Their kisses, although breathless and eager at first, began to slow in pace, as if finally finding the comfort in one another's embrace. George's kisses turned tender and slow, and soon they traveled away from her lips and onto her cheeks, laying soft pecks around the skin she knew had to be far more flushed than it ever had been before. His mouth began soon to trail down to her jaw and neck, where he took patient time to plant kisses from her ear to her collarbone. With this journey, Eve found her hand in his red hair, as if guiding him through every touch on the way, or perhaps to find support for the weakness she now felt in her legs. Between deep kisses and soft bites, his lips moved up again, only to plant another kiss on the space just below her ear.
"I thought that would never happen," George whispered, his words accompanying a slight breathless laugh that tickled the nape of her neck.
"Did you plan that?" Eve asked, a faint giggle escaping her lips as if her mind had finally caught up to her body.
"No, I only hoped for it," George replied, pulling his face finally away from Eve's and meeting her eyes with a sheepish grin. And although George usually took a natural disposition for appearing guilty, Eve knew he meant his words.
And as they stood apart again, the unforeseen shock of the situation began to leave and become replaced by their usual teenage timid reserve. Eve thought to herself how the typical freezing castle corridors felt unbearably hot for the first time all night.
"We probably shouldn't chance staying out any later," Eve said, after what had felt like the most prolonged minute of unmanaged eye contact and growing sweaty palms.
George nodded, and the two set out again down the corridor, falling into the same quiet shuffling of feet as if the last few minutes had never even occurred at all. But Eve could tell something had changed, if not only in the way their hands would brush ever so slightly as they turned another corner, or in the smiles they would steal in one another's direction when the other's face glanced away. In the midst of this silent game, Eve hardly noticed they had passed the portrait of the fruit bowl.

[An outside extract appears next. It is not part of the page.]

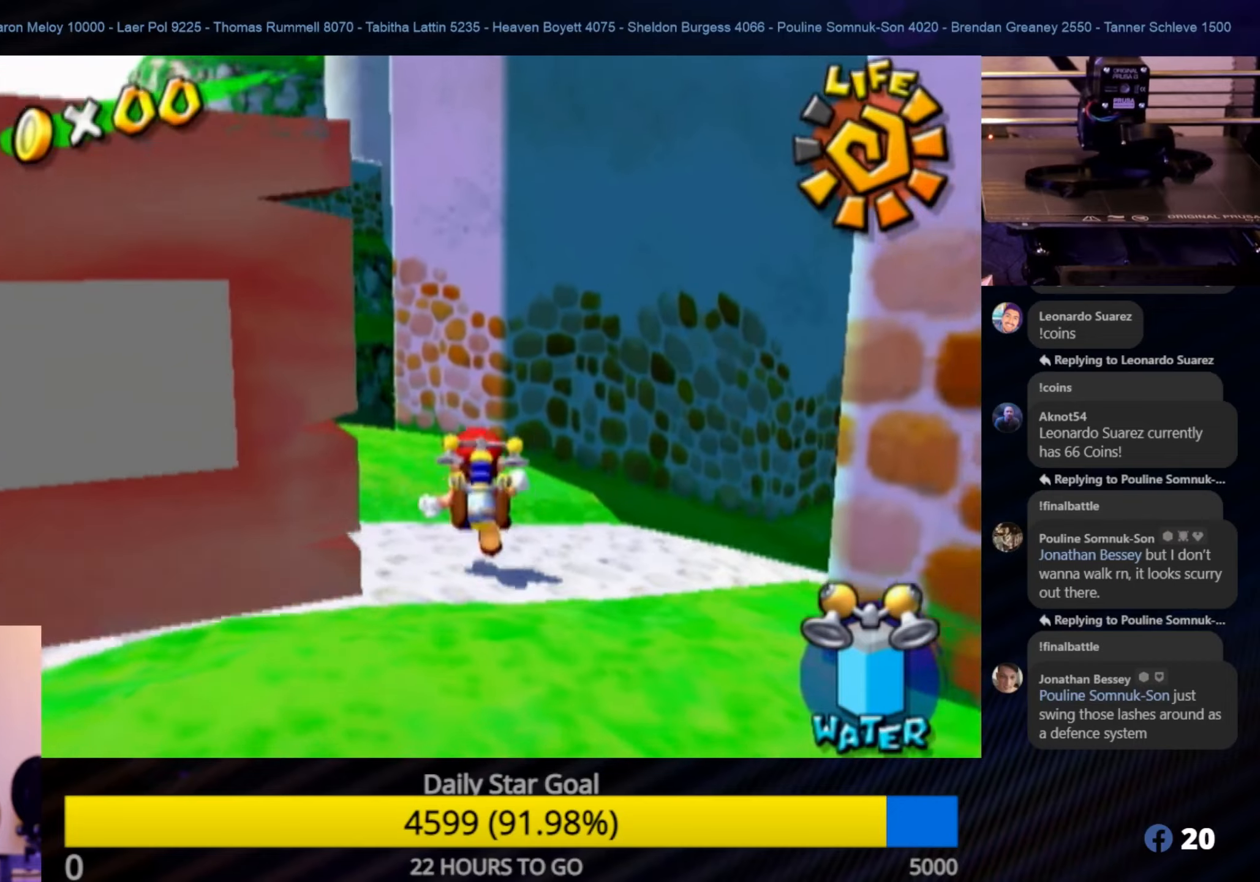
{"buttons": [], "left_stick": "up", "right_stick": "left", "events": [[316, "left_stick", "up-right"], [483, "left_stick", "up"]]}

"Can I see you before the train leaves tomorrow morning?" George asked suddenly, as if he too had just realized they had made it to the entrance of the Hufflepuff common room.
"Yeah, okay," Eve nodded.
"Wicked," George said, nodding to himself at his words and glancing between Eve and the barrels beside her. Eve realized now this must be one of the odd occurrences where she got to see George Weasley nervous.
"After breakfast, outside the Great Hall?" George asked, and again Eve nodded.
"Wicked," Eve replied, the miming earning a wide grin from George, although no reply from him came. Eve could feel the prospect of another staredown in the works, and a sigh fell from her lips as she glanced away to the corridor behind him.
"Well, goodnight, George," Eve said, a small smile emerging from her lips although she was well aware of the shyness she felt now in front of him.
"Goodnight, Eve," George said, and for a moment, his eyes stayed on hers, as if searching for a more genuine sense of a goodbye for the night, but he didn't make a move to answer his urges this time around. George again nodded, and with a quick brush of their hands as he turned past her, he really did make his goodbye.
Eve watched the back of his silhouette until the very last moment it disappeared from view and into the dark.
Author's Note: Oh man, 21 chapters later, this really was a long time coming lol.